Morning Report - JP Morgan exiting FHA?

Vital Statistics:

Last Change Percent
S&P Futures  1976.4 8.4 0.43%
Eurostoxx Index 3197.4 43.7 1.38%
Oil (WTI) 100.8 0.8 0.79%
LIBOR 0.234 0.001 0.21%
US Dollar Index (DXY) 80.56 0.173 0.22%
10 Year Govt Bond Yield 2.56% 0.01%  
Current Coupon Ginnie Mae TBA 106.3 -0.1
Current Coupon Fannie Mae TBA 105.3 0.0
BankRate 30 Year Fixed Rate Mortgage 4.25

Stocks are higher this morning on good numbers out of Apple and Intel, along with news that Fox approached Time Warner for a deal. Bonds and MBS are down.

Mortgage Applications fell 3.6% last week. Purchases were down 7.6% and refis were down .1%. Interestingly, the 30 year fixed rate mortgage increased by a basis point while the 10 year bond yield fell 11 basis points. Not sure what to make of that.

Some disappointing industrial data this morning - Manufacturing production increased .1% versus expectations of a .3% increase and May was revised downward. Capacity Utilization was flat at 79.1%, while the Street was expecting an increase to 79.3%. 
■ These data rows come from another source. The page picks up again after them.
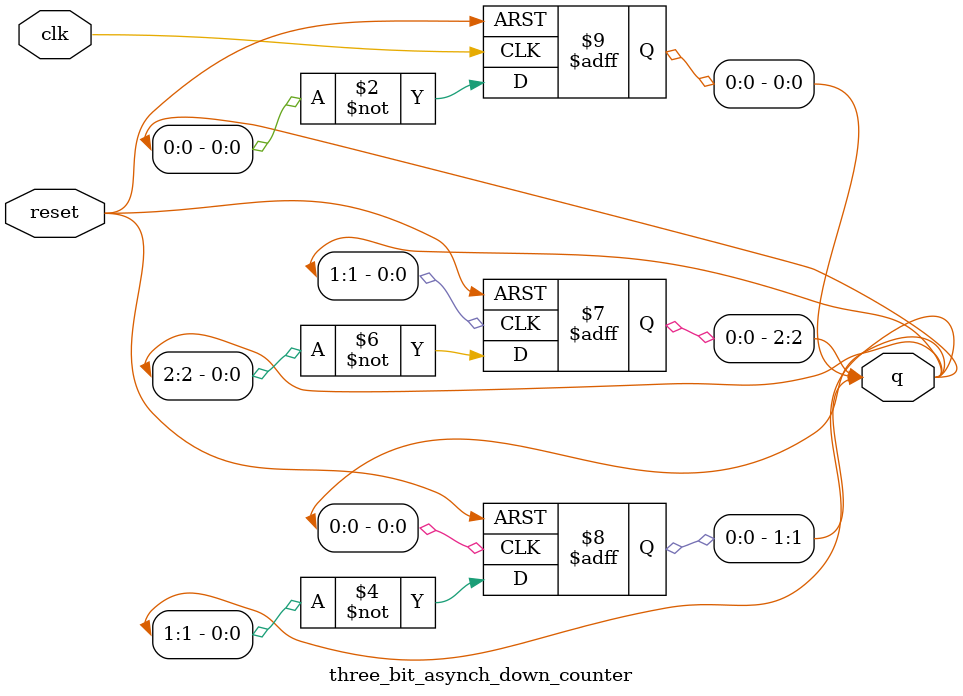
<source format=v>
`timescale 1ns / 1ps

module three_bit_asynch_down_counter(
    input clk, 
    input reset, 
    output reg [2:0] q
    );
    
always @(posedge clk or posedge reset) begin
    if (reset) 
        q[0] <= 1'b0;
    else 
        q[0] <= ~q[0];
end

always @(posedge q[0] or posedge reset) begin
    if (reset) 
        q[1] <= 1'b0;
    else 
        q[1] <= ~q[1];
end

always @(posedge q[1] or posedge reset) begin
    if (reset) 
        q[2] <= 1'b0;
    else 
        q[2] <= ~q[2];
end

endmodule

</source>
Inflation remains relatively tame, although the headline PPI number came in a little hot. On a year-over-year basis inflation at the wholesale level remains under the Fed target. Janet Yellen gave relatively dovish testimony yesterday at Humphrey-Hawkins, which continues today. We will also get the Beige Book this afternoon.

JP Morgan is considering getting out of the FHA business. CEO Jamie Dimon said on the second quarter earnings conference call that the bank lost "a tremendous sum of money on FHA... So the real question is, should we be in the FHA business at all?  We are still struggling with that." Consider this a brush-back pitch to the government, who has been suing the banks left and right (which is one way to impose a financial surtax).

In merger mania, Rupert Murdoch is willing to pay more than $85 a share for Time Warner. Time Warner has rejected the approach. This is probably a function of the Comcast / Time Warner deal, where content providers need more negotiating leverage to deal with new cable giants. I have no idea if this deal will pass regulatory muster, although the story says that Fox is willing to sell CNN to appease antitrust regulators. Never mind the antitrust regulators - an Obama FCC would never allow Rupert Murdoch to own another news outlet. TWX is trading at $82.00 pre-open.

Speaking of mergers, the Administration wants to curb tax inversion deals through new legislation. Interestingly, the proposal would raise $17 billion over the next decade. For the record, in budgetary terms, $1.7 billion a year is peanuts. I guess the Administration must imagine that this is just a way for the government to say it did something, but it knows that there is a corporate work-around. Anyway, there is room for bipartisan agreement on corporate tax reform, but Republicans want to swap lower rates for closing loopholes and Democrats want to close loopholes only.